(WYBRANY FRAGMENT)

Artykuły

Lublin. Komisarz Maciejewski na dziedzińcu zamku

- Myślę, że to jedna z lepszych powieści Marcina Wrońskiego. Dotyczy aktualnego problemu związanego z nastrojami wobec tzw. obcych. W tamtym momencie dziejów miasto potrafiło zachować twarz i do tego pogromu nie doszło. Warto dziś o tym mówić - tłumaczy Łukasz Witt-Michałowski, jeden z reżyserów spektaklu "Pogrom w przyszły wtorek". Premiera w piątek.

Jest rok 1945. Komisarz przedwojennej policji Zygmunt Maciejewski, który już rok spędził w więzieniu, podpisuje pakt z ubekiem Grabarzem. To cena nie tylko przeżycia, ale także ocalenia żony i nowonarodzonego dziecka. Maciejewski podejmuje się rozwiązania zagadki, która prowadzi do Walakowej i współpracującej z nią szmalcowników, przygotowujących w Lublinie pogrom Żydów.

"A w tym samym czasie..."

Adaptacja obsypanej nagrodami książki Marcina Wrońskiego jest projektem nietypowym. Jego twórcy Łukasz Witt-Michałowski i Norbert Rudaś zdecydowali się na połączenie spektaklu teatralnego z filmem fabularnym. - Pierwszy raz muszę zmierzyć się z innym sposobem narracji, jakim jest film. Pamiętamy "Ucieczkę z kina Wolność", gdzie postaci wychodziły z ekranu i ze sobą rozmawiały, ale tam jednak nie było żywego planu. Nie mamy więc pierwowzorów w tej dziedzinie, ale tym bardziej jesteśmy podekscytowani - mówi Witt-Michałowski.

Pisarz Marcin Wroński, który przygotował też scenariusz projektu podkreśla, że połączenie planów filmowego i scenicznego będzie próbą pokazania czegoś, czego w żadnym innym medium dobrze pokazać się nie da. - W powieści zwykle jest to sygnowane słowami: "a w tym samym czasie...". Może to być niezmiernie ciekawe doświadczenie. Szczęśliwy jestem tym bardziej, że jeszcze nigdy w projekcie, którego byłem scenarzystą, nie grały takie gwiazdy - zapewnia pisarz.

(DOSTARCZONE DANE)
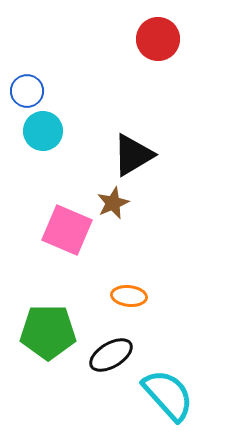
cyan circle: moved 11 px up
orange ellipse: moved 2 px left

(OPIS ZADANIA)
Przepisz z artykułu fragment, który zaczyna się od słów zawierających "Adaptacja obsypanej nagrodami", a kończy na "- mówi Witt-Michałowski.". Zamień w nim "spektaklu teatralnego" na "przedstawienia teatralnego".

(WYNIK ZADANIA)
Adaptacja obsypanej nagrodami książki Marcina Wrońskiego jest projektem nietypowym. Jego twórcy Łukasz Witt-Michałowski i Norbert Rudaś zdecydowali się na połączenie przedstawienia teatralnego z filmem fabularnym. - Pierwszy raz muszę zmierzyć się z innym sposobem narracji, jakim jest film. Pamiętamy "Ucieczkę z kina Wolność", gdzie postaci wychodziły z ekranu i ze sobą rozmawiały, ale tam jednak nie było żywego planu. Nie mamy więc pierwowzorów w tej dziedzinie, ale tym bardziej jesteśmy podekscytowani - mówi Witt-Michałowski.